WORK REQUEST.
Beginning with the line that has "<sup>71</sup> Id.", reproduce each remaining line of the data exactly, down to and including the last.

INPUT.
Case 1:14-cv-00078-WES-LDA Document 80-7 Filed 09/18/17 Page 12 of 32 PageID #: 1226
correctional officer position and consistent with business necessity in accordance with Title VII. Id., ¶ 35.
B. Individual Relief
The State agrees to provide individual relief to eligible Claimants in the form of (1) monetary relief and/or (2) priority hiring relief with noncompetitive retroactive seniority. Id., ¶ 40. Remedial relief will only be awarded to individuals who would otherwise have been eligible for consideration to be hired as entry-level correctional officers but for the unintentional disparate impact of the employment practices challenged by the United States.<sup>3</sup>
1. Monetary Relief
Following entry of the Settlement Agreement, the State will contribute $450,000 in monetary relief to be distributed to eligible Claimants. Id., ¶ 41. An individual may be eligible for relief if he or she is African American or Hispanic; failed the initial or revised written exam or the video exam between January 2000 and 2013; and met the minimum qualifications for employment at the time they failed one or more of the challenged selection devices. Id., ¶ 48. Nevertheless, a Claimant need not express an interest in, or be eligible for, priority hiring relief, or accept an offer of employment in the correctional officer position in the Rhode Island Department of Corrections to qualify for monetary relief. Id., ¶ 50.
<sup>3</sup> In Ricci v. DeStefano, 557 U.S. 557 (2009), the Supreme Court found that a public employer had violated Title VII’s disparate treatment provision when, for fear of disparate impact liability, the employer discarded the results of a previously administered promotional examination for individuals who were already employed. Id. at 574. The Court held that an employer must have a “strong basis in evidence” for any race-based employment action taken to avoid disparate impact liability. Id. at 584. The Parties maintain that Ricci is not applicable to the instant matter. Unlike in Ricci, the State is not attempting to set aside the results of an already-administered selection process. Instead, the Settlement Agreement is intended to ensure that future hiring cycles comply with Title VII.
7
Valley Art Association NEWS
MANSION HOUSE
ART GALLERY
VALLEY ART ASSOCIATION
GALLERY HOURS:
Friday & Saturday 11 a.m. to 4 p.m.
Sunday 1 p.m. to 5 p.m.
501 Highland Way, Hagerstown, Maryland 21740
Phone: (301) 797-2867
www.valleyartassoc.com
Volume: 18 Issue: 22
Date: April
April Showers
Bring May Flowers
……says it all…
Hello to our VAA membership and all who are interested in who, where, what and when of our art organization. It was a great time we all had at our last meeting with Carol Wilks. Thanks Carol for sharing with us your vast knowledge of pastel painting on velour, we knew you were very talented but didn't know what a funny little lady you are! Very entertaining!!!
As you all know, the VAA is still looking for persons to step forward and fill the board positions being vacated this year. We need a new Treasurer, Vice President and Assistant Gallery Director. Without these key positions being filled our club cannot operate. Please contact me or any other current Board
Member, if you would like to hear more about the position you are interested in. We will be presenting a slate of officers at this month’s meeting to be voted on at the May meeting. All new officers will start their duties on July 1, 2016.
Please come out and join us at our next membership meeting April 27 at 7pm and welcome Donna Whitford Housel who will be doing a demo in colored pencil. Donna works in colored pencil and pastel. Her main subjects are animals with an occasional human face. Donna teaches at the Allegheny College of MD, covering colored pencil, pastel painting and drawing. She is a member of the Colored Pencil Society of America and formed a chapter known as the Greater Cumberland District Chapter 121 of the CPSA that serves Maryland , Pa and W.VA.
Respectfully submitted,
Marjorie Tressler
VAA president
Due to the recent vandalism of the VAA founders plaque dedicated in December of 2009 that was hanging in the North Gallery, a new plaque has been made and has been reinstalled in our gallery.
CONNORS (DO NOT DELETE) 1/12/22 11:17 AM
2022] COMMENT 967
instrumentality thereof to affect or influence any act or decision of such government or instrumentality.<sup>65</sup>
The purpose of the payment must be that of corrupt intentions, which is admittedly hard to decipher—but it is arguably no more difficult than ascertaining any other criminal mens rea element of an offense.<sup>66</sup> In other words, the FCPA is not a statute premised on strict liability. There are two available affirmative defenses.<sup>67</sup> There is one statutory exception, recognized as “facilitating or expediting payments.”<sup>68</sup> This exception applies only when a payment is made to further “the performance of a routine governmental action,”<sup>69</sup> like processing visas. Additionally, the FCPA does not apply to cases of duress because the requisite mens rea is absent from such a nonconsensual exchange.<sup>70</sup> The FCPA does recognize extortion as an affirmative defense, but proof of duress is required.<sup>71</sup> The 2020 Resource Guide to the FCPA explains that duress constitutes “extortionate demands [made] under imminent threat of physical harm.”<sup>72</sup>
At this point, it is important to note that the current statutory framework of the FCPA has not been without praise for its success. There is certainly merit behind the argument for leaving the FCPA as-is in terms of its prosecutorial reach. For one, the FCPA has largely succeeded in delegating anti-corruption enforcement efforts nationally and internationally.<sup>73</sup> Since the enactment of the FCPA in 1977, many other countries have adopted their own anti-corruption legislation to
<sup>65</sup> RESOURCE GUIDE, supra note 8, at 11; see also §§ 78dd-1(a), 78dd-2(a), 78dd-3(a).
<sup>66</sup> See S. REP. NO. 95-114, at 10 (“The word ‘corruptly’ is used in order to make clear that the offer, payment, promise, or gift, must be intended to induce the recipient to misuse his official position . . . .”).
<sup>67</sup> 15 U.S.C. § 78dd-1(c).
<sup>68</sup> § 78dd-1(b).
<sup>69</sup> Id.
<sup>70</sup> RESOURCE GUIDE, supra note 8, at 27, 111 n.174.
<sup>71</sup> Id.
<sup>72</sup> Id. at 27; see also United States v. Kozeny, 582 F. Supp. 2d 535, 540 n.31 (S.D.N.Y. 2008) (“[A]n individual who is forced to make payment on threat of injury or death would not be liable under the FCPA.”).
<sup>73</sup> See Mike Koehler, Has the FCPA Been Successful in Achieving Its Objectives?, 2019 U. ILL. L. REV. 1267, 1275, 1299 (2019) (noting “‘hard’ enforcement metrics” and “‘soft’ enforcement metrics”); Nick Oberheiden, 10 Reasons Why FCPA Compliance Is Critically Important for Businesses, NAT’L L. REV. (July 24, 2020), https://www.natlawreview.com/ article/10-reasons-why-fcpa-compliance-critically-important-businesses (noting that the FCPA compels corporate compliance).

RESULT FOR THIS EXERCISE.
<sup>71</sup> Id.
<sup>72</sup> Id. at 27; see also United States v. Kozeny, 582 F. Supp. 2d 535, 540 n.31 (S.D.N.Y. 2008) (“[A]n individual who is forced to make payment on threat of injury or death would not be liable under the FCPA.”).
<sup>73</sup> See Mike Koehler, Has the FCPA Been Successful in Achieving Its Objectives?, 2019 U. ILL. L. REV. 1267, 1275, 1299 (2019) (noting “‘hard’ enforcement metrics” and “‘soft’ enforcement metrics”); Nick Oberheiden, 10 Reasons Why FCPA Compliance Is Critically Important for Businesses, NAT’L L. REV. (July 24, 2020), https://www.natlawreview.com/ article/10-reasons-why-fcpa-compliance-critically-important-businesses (noting that the FCPA compels corporate compliance).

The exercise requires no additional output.